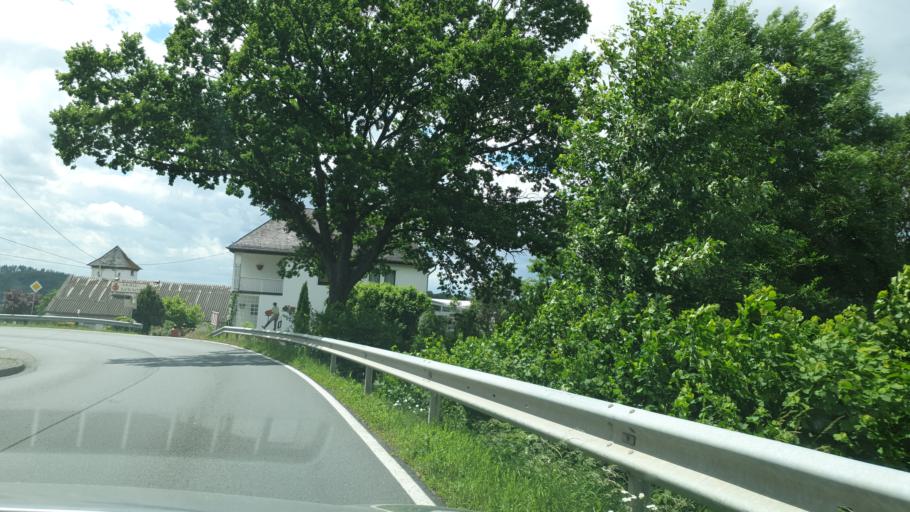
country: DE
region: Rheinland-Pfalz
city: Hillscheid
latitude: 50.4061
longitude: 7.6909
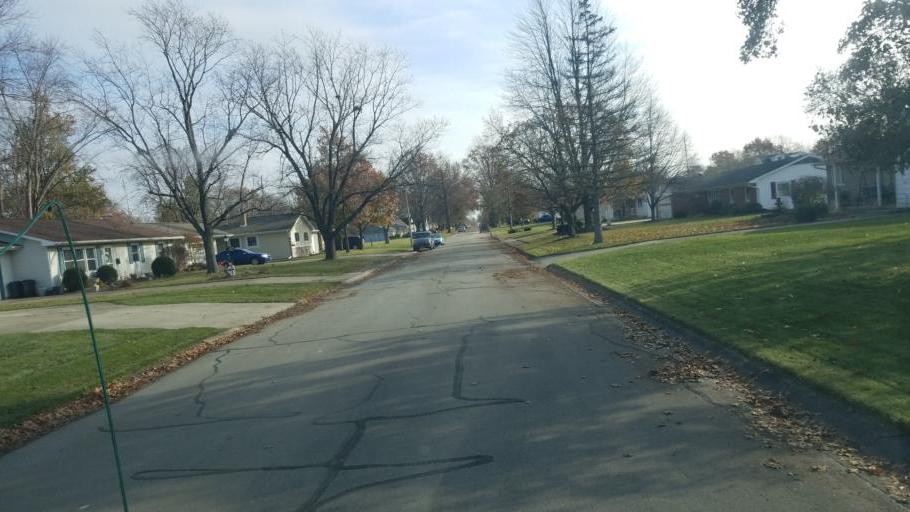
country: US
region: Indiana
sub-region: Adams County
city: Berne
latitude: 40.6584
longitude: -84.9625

WHAT YOU SHOULD DO
Retype these entries line for line, with the pictures left out.

TASK OUTPUT
country: DE
region: Rheinland-Pfalz
city: Hillscheid
latitude: 50.4061
longitude: 7.6909
country: US
region: Indiana
sub-region: Adams County
city: Berne
latitude: 40.6584
longitude: -84.9625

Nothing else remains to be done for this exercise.